BRIEF
According to the Arocapi page, what is the lowest version of Node.js you need?

Skip to content

Language-Research-Technology/arocapi

Repository files navigation

An RO-Crate API for Data Collections : Arocapi

This project a prototype implementation of an RO-Crate based collections archive and data portal based on the Portland Common Data model of collections suitable use in long-term archival repository systems that aim to follow the Protocols for Long Term Archival Repository Services PILARS.

The library can be used to mount the API endpoints into your own Fastify or Express app.

The aim is to provide an API-centred reference implementation of a repository with an access-controlled web portal for data dissemination and deposit:

  • Backend-agnostic RO-Crate storage using pluggable storage-layers
    • [OCFL] - the Oxford Common File Layout specification on disk or cloud-based object storage
    • Object Storage as used in [PARADISEC]
    • A simple RO-Crate file layout (TODO - likely a super-simple protocol for directory hierarchy with the presence on RO-Crate used to indicate that everything under that directory is a single RO-Crate)
  • Authorisation based on the concept of Access (and Deposit, TODO) Licenses using an arms-length process with an external authority such as a REMS instance or other license/group management system
    • Based on the principle that all data MUST have a implementation-neutral natural-language description of its access conditions stored with it
    • Licenses may be based on 'traditional' access control lists maintained in software such as PARADISEC or a license manager such as REMS, (TODO: an example implementation using GitHub groups to manage license access, a simple ACL manager?)).

Prerequisites

  • Node.js (version 22 or higher)
  • pnpm package manager
  • Database: MySQL or PostgreSQL
  • OpenSearch for search functionality
  • Docker and Docker Compose (for development)

Quick Start

1. Installation

# Install the package
pnpm add arocapi

# Install required peer dependencies
pnpm add @prisma/client @opensearch-project/opensearch
pnpm add -D prisma

2. Environment Setup

Create a .env file in your project root:

# Database Configuration (You can use an DB that Prisma supports)
DATABASE_URL="mysql://root:password@localhost:3306/catalog"

# OpenSearch Configuration
OPENSEARCH_URL="http://localhost:9200"

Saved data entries
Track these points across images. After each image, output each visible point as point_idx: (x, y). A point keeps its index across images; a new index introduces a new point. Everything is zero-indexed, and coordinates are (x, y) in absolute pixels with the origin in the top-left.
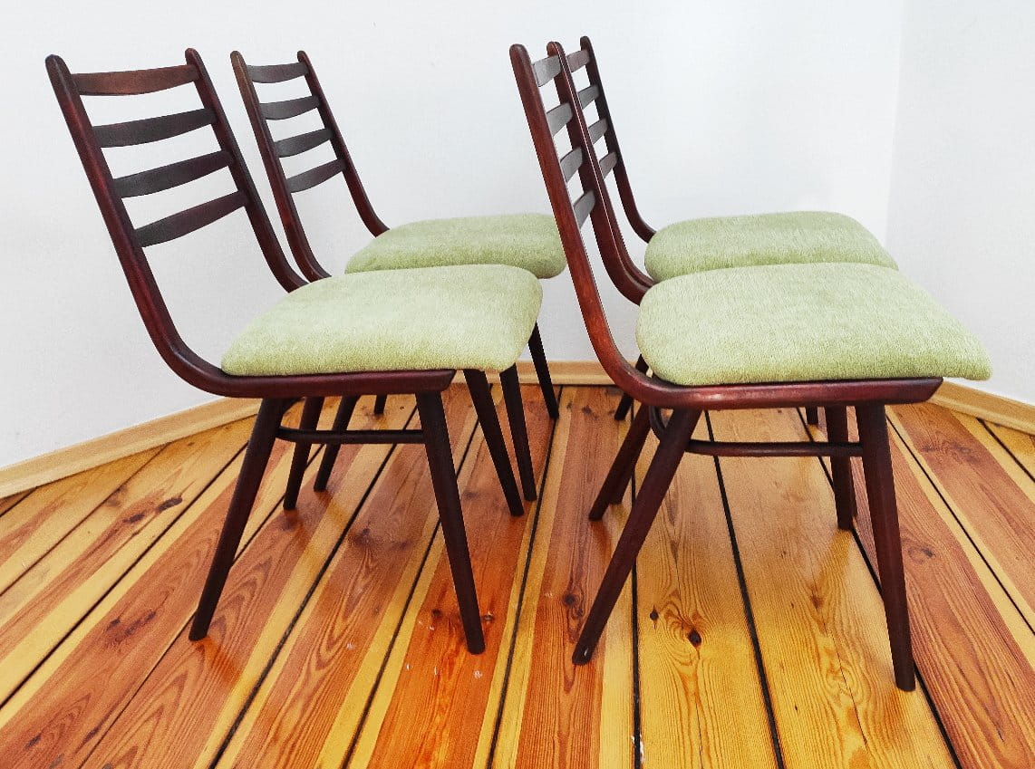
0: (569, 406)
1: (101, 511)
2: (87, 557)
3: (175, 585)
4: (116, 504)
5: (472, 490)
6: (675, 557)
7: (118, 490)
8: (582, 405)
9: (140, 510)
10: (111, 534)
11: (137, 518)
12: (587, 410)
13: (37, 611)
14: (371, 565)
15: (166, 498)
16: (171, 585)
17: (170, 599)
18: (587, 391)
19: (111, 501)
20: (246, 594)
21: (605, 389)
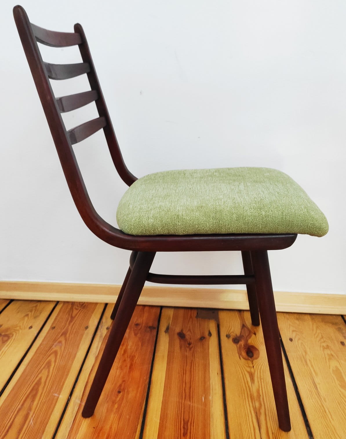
0: (167, 330)
12: (181, 335)
21: (195, 313)
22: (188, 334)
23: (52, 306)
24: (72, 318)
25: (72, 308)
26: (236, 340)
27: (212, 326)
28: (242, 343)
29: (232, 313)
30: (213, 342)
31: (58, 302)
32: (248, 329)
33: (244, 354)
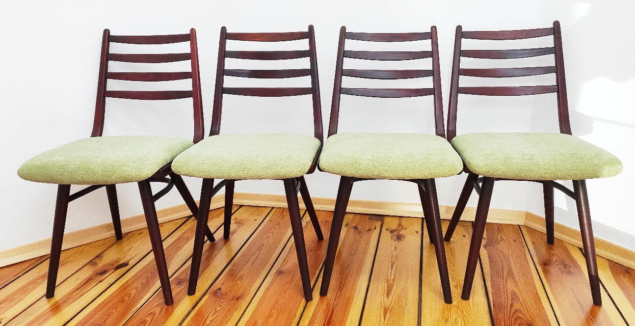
0: (346, 225)
1: (87, 267)
2: (73, 292)
3: (114, 311)
4: (95, 264)
6: (385, 317)
7: (97, 256)
8: (354, 225)
9: (106, 268)
10: (89, 281)
11: (104, 272)
12: (356, 228)
13: (43, 319)
14: (218, 309)
15: (122, 262)
16: (111, 311)
17: (110, 318)
18: (358, 216)
19: (92, 263)
20: (149, 319)
21: (368, 217)
22: (360, 228)
23: (269, 209)
24: (283, 216)
25: (283, 212)
26: (392, 232)
27: (378, 224)
28: (395, 233)
29: (395, 218)
30: (375, 234)
31: (273, 208)
32: (402, 226)
33: (395, 238)
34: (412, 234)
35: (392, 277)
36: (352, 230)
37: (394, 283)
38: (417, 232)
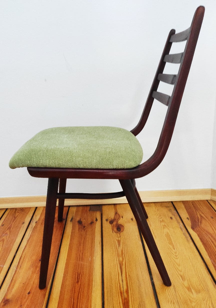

COMPLETED TASK
Version 22.